La consecuencia es que, durante su presidencia, el lobby de las armas no solo
no ha retrocedido, sino que ha ganado terreno, con la adopción en muchos
Estados de leyes que facilitan llevar armas en público y dificultan incluso
saber quién las tiene.
El debate sobre el
control de armas se convertirá, por supuesto, en una de las claves del análisis
de lo sucedido en Orlando, pero sorprende que ni siquiera Hillary Clinton haya
puesto el foco en este aspecto en sus primeras declaraciones, lo que demuestra
hasta qué punto puede ser un arma de doble filo en plena campaña electoral. La
candidata demócrata se ha centrado en defender la necesidad de “redoblar los
esfuerzos para defender el país de amenazas internas y externas (…) derrotando
a los grupos terroristas internacionales”.
De esta forma, al
no querer arriesgarse a que el tiro le salga por la culata (perdón por la
metáfora) si fija su respuesta en lo que más le separa de Donald Trump en esta
cuestión, ha dado ventaja a su rival, que incluso pide la dimisión del
presidente y que presume de haber advertido del riesgo de un ataque del
fanatismo islamista, dentro de un programa racista y xenófobo que incluso
pretende prohibir la entrada de musulmanes en el país.
Con su tibia
reacción, la exsecretaria de Estado, incapaz de conectar con un votante medio
que la considera demasiado fría y alejada de la realidad, da otra paletada para
cavar su propia tumba y despeja aún más el camino a la Casa Blanca a un Trump
populista y políticamente incorrecto, cuyo posible triunfo alarma mucho más
fuera de Estados Unidos que dentro.
En cuanto al propio
Obama, se ha mostrado coherente con lo que siempre ha defendido, pero no ha
podido evitar sonar a tópico y dejà entendu, y más en su condición de pato cojo
con una capacidad muy disminuida de librar ya batallas legislativas
importantes. Ha dicho lo que cabía esperar, que
no hacer nada es también una forma activa de hacer lo incorrecto, y que
la matanza es un recordatorio más de hasta qué punto es fácil para cualquiera
con intenciones homicidas disponer de los medios para hacerlas realidad.

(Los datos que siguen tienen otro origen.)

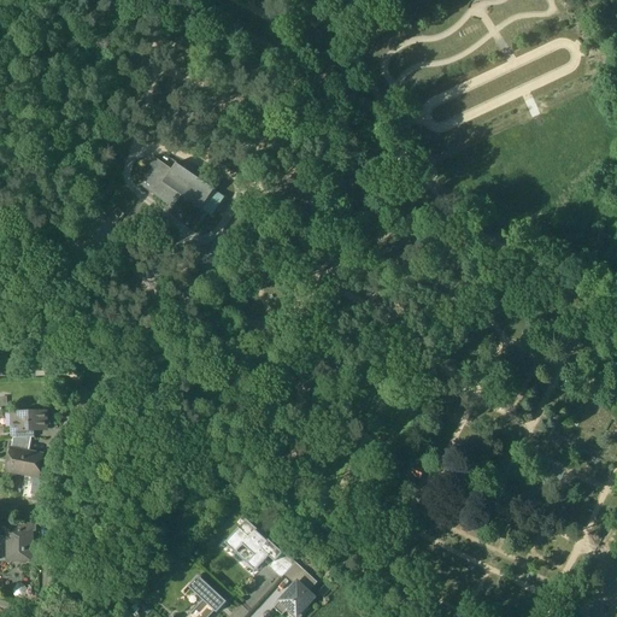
[(172,170),(154,158),(148,165),(153,169),(141,187),(172,209),(181,197),(163,184),(172,170)]
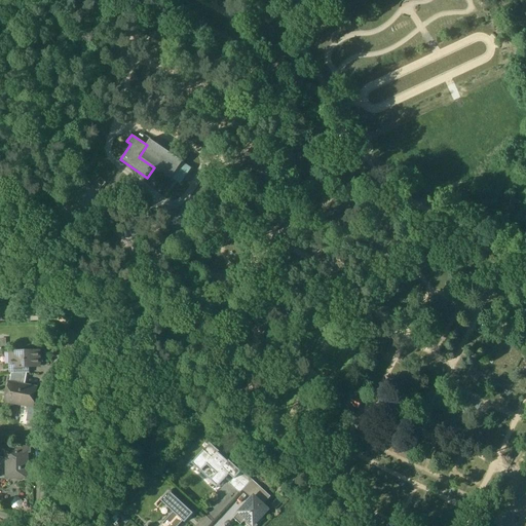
[(183,162),(150,140),(147,145),(139,157),(154,167),(172,180),(183,162)]
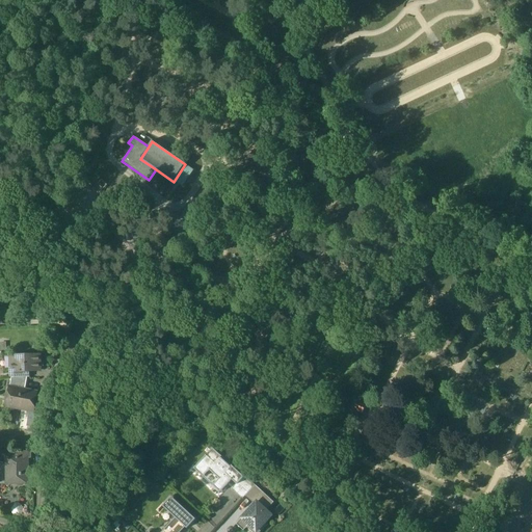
[(38,354),(10,355),(11,371),(29,370),(40,370),(38,354)]
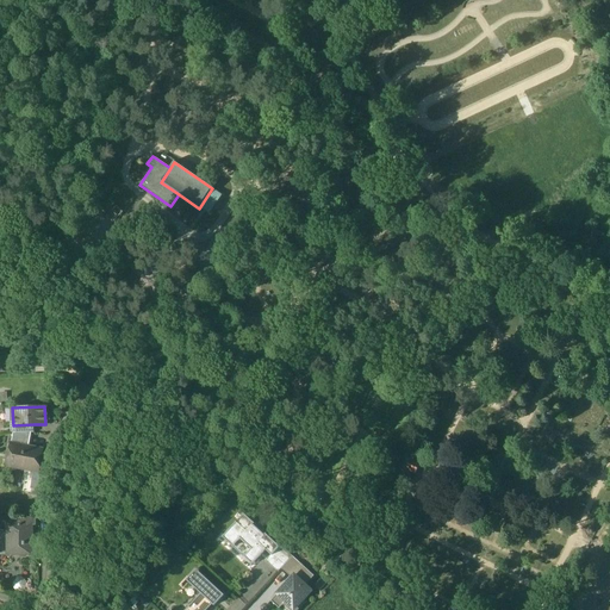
[(31,431),(13,433),(11,443),(27,447),(31,431)]
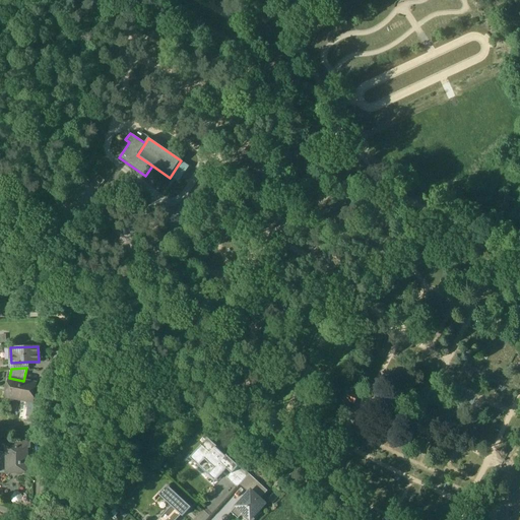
[(23,381),(9,378),(6,397),(33,401),(36,383),(23,381)]
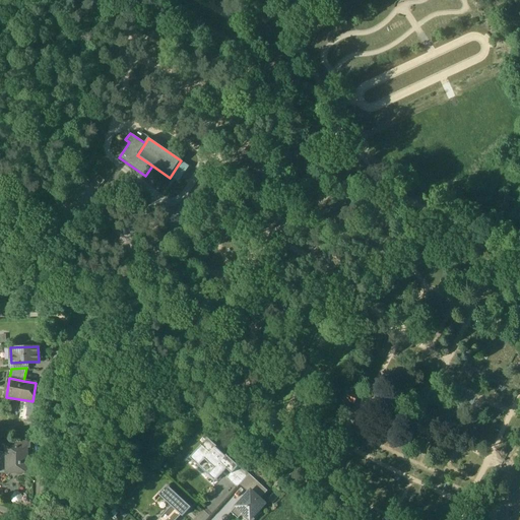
[(365,398),(351,392),(347,398),(362,405),(365,398)]
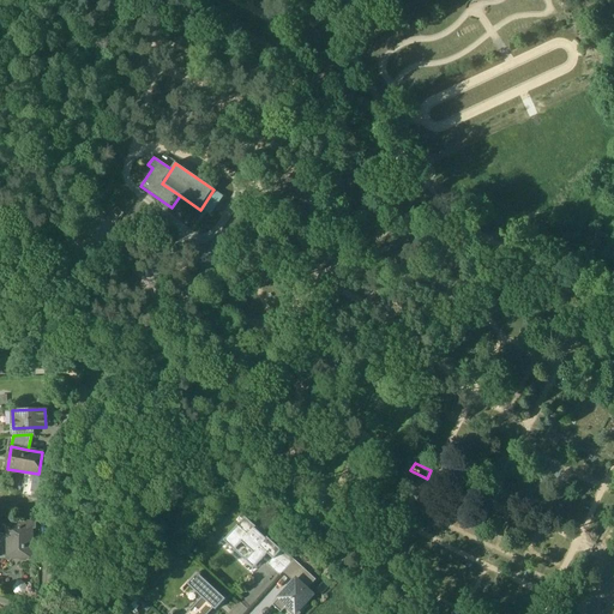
[(266,540),(256,529),(257,528),(246,518),(224,542),(235,552),(242,543),(253,553),(246,561),(254,569),(268,554),(272,559),(274,560),(282,551),(268,537),(266,540)]
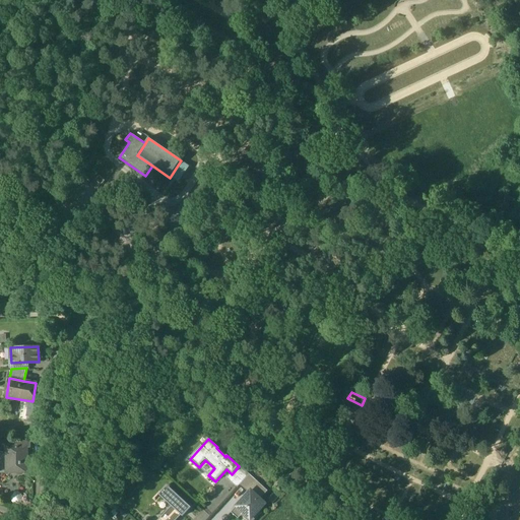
[(26,448),(14,447),(7,447),(7,469),(16,469),(16,472),(25,472),(26,448)]
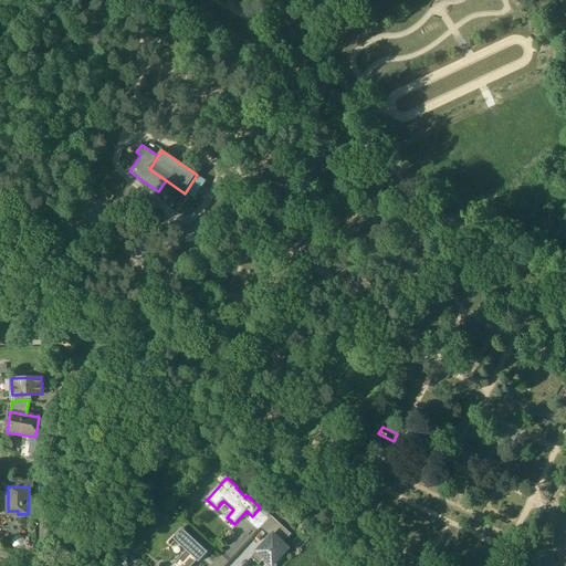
[(260,507),(252,516),(251,515),(247,521),(258,532),(260,530),(271,516),(261,506),(260,507)]
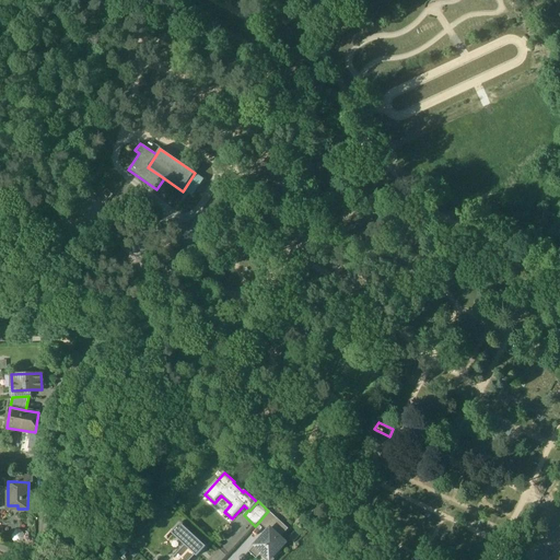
[(268,511),(257,524),(267,532),(280,544),(291,531),(268,511)]
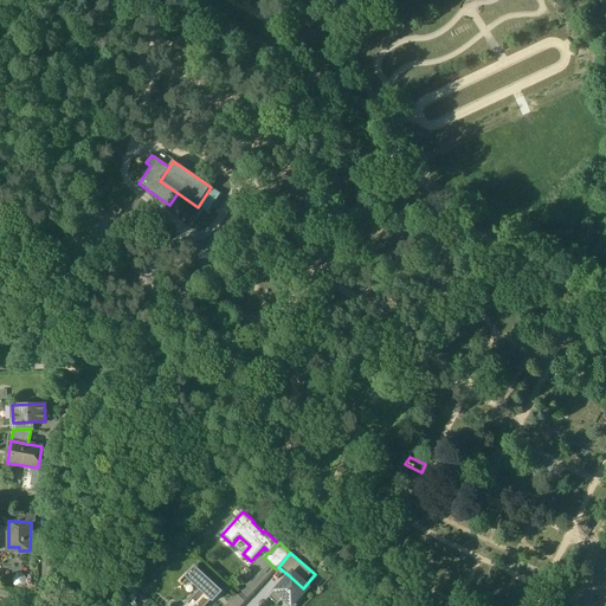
[(194,568),(185,578),(199,591),(211,601),(212,603),(220,592),(194,568)]
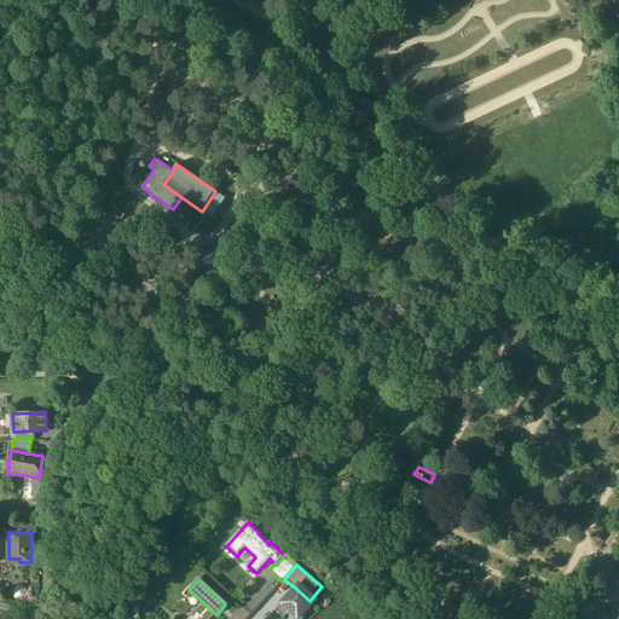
[(12,594),(21,600),(28,591),(19,584),(12,594)]
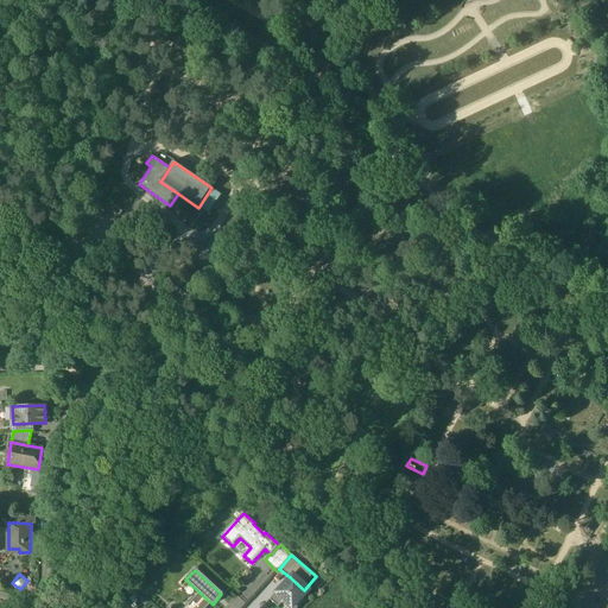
[(304,590),(290,577),(271,597),(279,605),(285,599),(295,607),(297,607),(309,595),(304,590)]
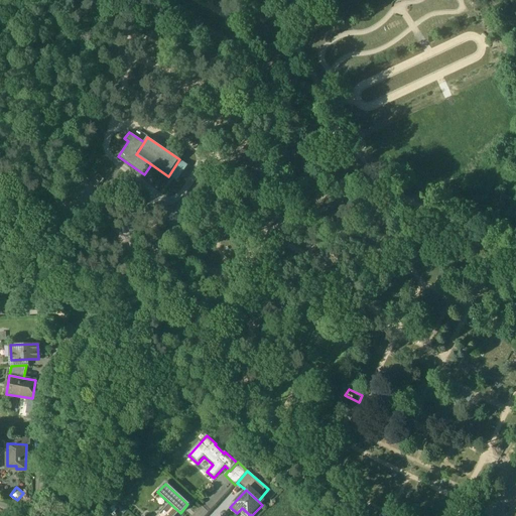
[(169,503),(156,515),(174,515),(179,512),(169,503)]
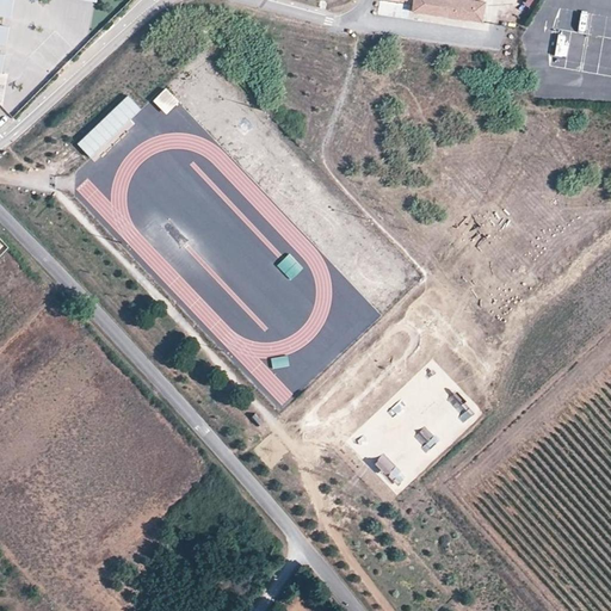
[(483,0),(482,0),(413,0),(412,10),(481,19),(483,0)]
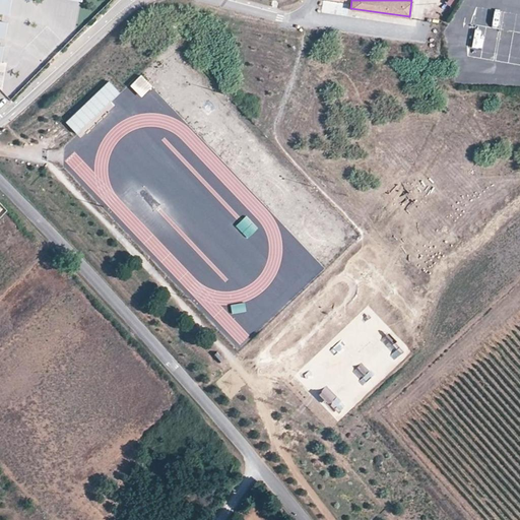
[(498,25),(496,10),(481,12),(483,27),(498,25)]
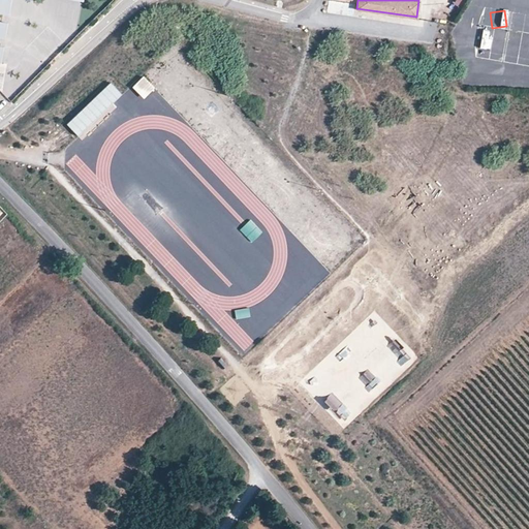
[(478,33),(476,49),(489,51),(492,35),(478,33)]
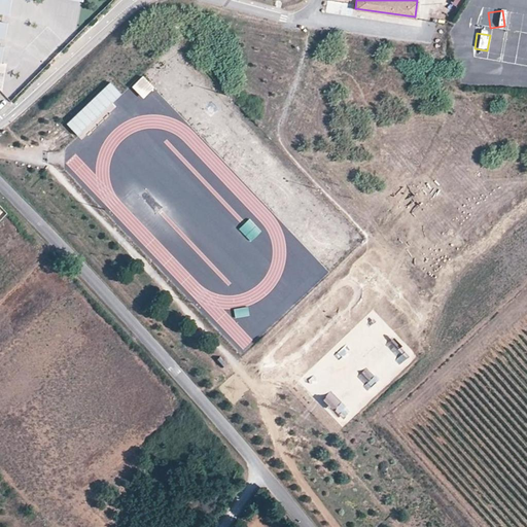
[(154,86),(144,75),(133,86),(144,98),(154,86)]
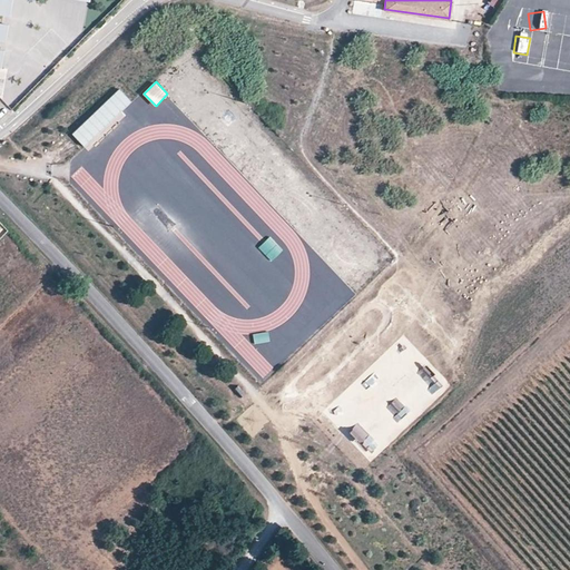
[(130,101),(120,89),(74,134),(84,145),(130,101)]
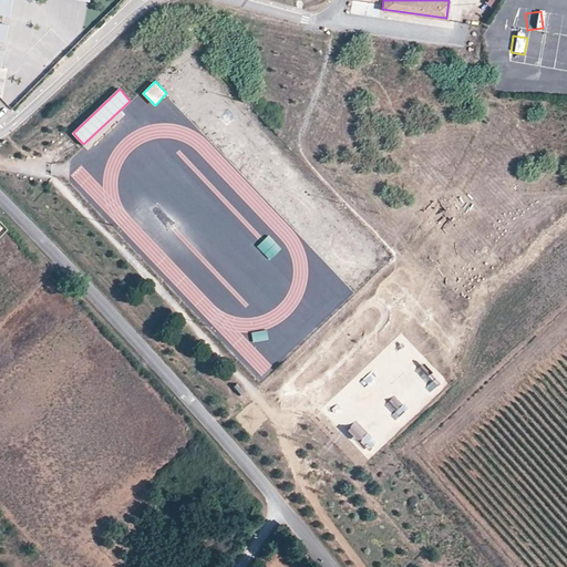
[(270,236),(257,247),(270,261),(282,249),(270,236)]
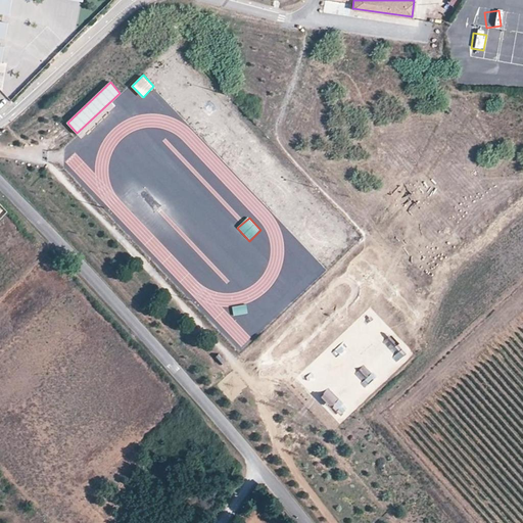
[(248,303),(234,306),(235,316),(250,313),(248,303)]
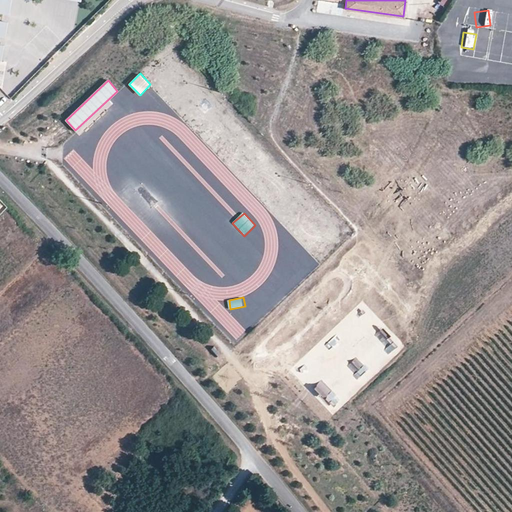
[(383,329),(376,334),(383,345),(390,339),(383,329)]
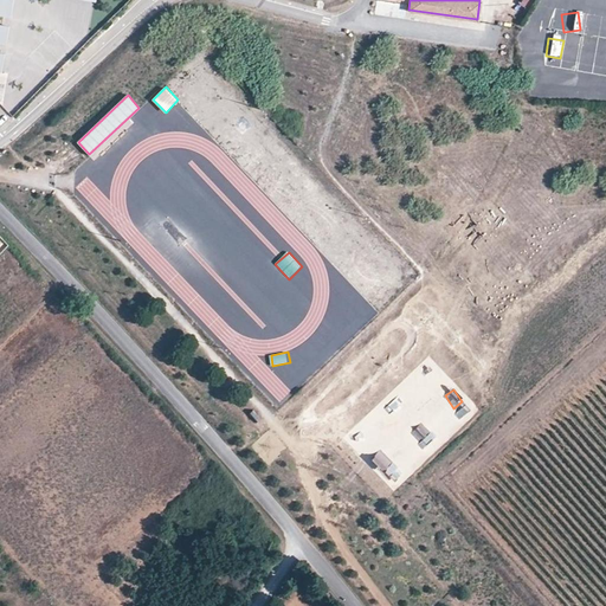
[(260,419),(253,411),(250,414),(257,423),(260,419)]
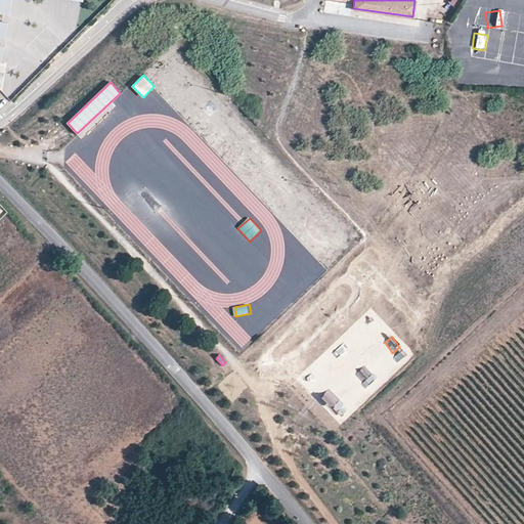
[(364,365),(355,375),(366,387),(377,378),(364,365)]
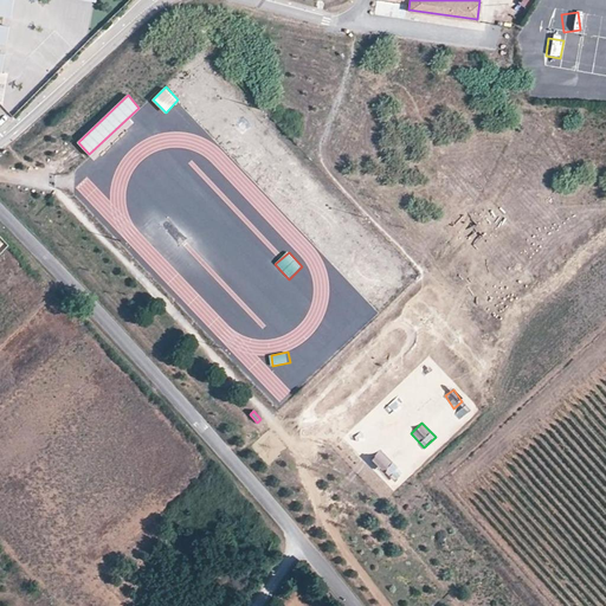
[(372,459),(393,481),(403,472),(381,450),(372,459)]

Hermosas palabras, que quedarán en nada si, como en ocasiones anteriores, no se
traducen en hechos concretos.
Está claro que la
dimensión de la matanza de Orlando ha sido posible gracias a que el fanático
terrorista pudo disponer de armas más propias de una guerra que de lo que justificaría
la defensa de las personas o de sus propiedades. Y tampoco hay duda de que una
limitación generalizada y restrictiva de las armas de fuego en general
disminuiría el trágico balance de víctimas de la violencia en Estados Unidos.
Sin embargo, el derecho a portar armas de fuego se ha convertido en sacrosanto
para gran parte de la población, si no la mayoría, y a través de grupos de
presión tan poderosos como la Asociación Nacional del Rifle (que apoya
abiertamente a Trump) frena con éxito una y otra vez cualquier iniciativa
contraria a sus intereses.
Entre tanto, la
gente sigue muriendo en ataques a colegios, cines, acuartelamientos o
discotecas perpetrados por fanáticos lobos solitarios de catadura diversa. Que
en este último caso se llegue a confirmar una conexión directa o indirecta con
el Estado Islámico, y con el hecho de que Estados Unidos sea su principal
objetivo, no hará menos cierto que el terrorista no habría podido asesinar al
por mayor –la peor matanza desde el 11S- si no hubiera tenido un acceso tan
fácil a armas de guerra.
Más allá de la
conmoción generalizada por la tragedia y de que las voces a favor del control
de armas se oigan con fuerza durante algún tiempo, lo más probable es que la
matanza de Orlando, pese a su pavorosa dimensión, no genere ninguna
consecuencia práctica que contribuya a evitar que se produzcan en el futuro
hechos parecidos. Ni Obama puede, ni Trump quiere, ni Clinton lo tiene claro.